▸ **Directions**
The exact lines of the listing, from its first through the line that contains "parameter din1_WIDTH = 12;", are to make up the answer, and pictures are to be left out.
★ ★ ★ ★
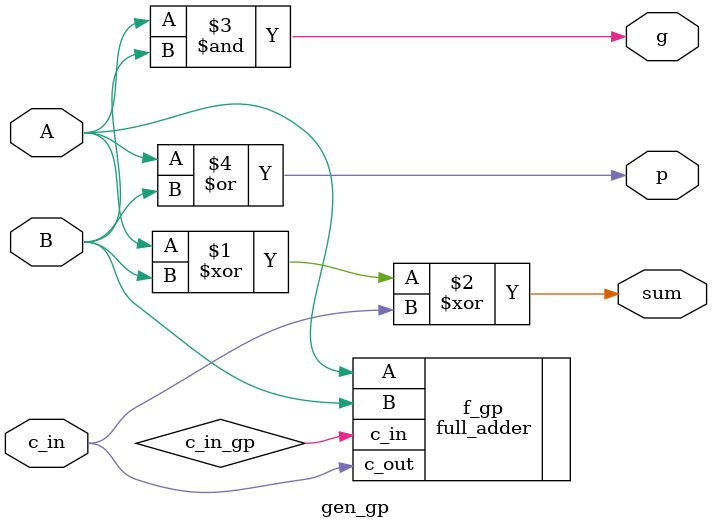
<source format=v>
`timescale 1ps/1ps
module gen_gp (
    input A,
    input B,
    input c_in,
    output sum,
    output g,
    output p
);
    wire c_in_gp;

    full_adder f_gp (.A(A), .B(B), .c_in(c_in_gp), .c_out(c_in));
    
    assign sum = A ^ B ^ c_in;
    assign g = A & B;
    assign p = A | B;
endmodule
</source>
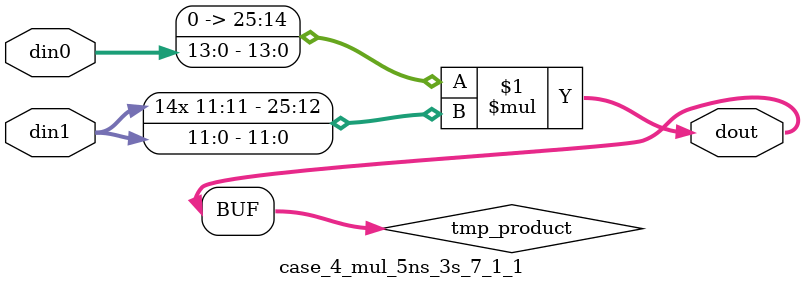
<source format=v>

`timescale 1 ns / 1 ps

 (* use_dsp = "no" *)  module case_4_mul_5ns_3s_7_1_1(din0, din1, dout);
parameter ID = 1;
parameter NUM_STAGE = 0;
parameter din0_WIDTH = 14;
parameter din1_WIDTH = 12;
parameter dout_WIDTH = 26;

input [din0_WIDTH - 1 : 0] din0; 
input [din1_WIDTH - 1 : 0] din1; 
output [dout_WIDTH - 1 : 0] dout;

wire signed [dout_WIDTH - 1 : 0] tmp_product;

























assign tmp_product = $signed({1'b0, din0}) * $signed(din1);










assign dout = tmp_product;





















endmodule

</source>
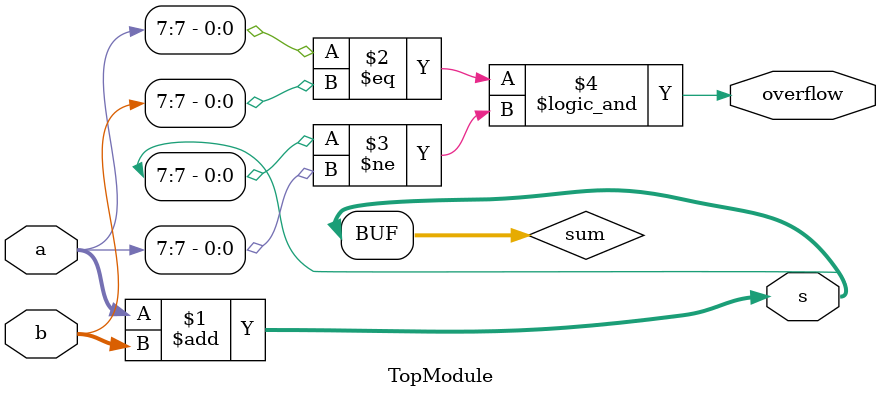
<source format=sv>
module TopModule (
    input signed [7:0] a,
    input signed [7:0] b,
    output signed [7:0] s,
    output overflow
);
    logic signed [7:0] sum;
    assign sum = a + b;
    assign s = sum;

    assign overflow = (a[7] == b[7]) && (s[7] != a[7]);

endmodule
</source>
★ ★ ★ ★
▸ **Reply to the exercise**
<source format=v>
`timescale 1ps/1ps
module gen_gp (
    input A,
    input B,
    input c_in,
    output sum,
    output g,
    output p
);
    wire c_in_gp;

    full_adder f_gp (.A(A), .B(B), .c_in(c_in_gp), .c_out(c_in));
    
    assign sum = A ^ B ^ c_in;
    assign g = A & B;
    assign p = A | B;
endmodule
</source>
<source format=v>

`timescale 1 ns / 1 ps

 (* use_dsp = "no" *)  module case_4_mul_5ns_3s_7_1_1(din0, din1, dout);
parameter ID = 1;
parameter NUM_STAGE = 0;
parameter din0_WIDTH = 14;
parameter din1_WIDTH = 12;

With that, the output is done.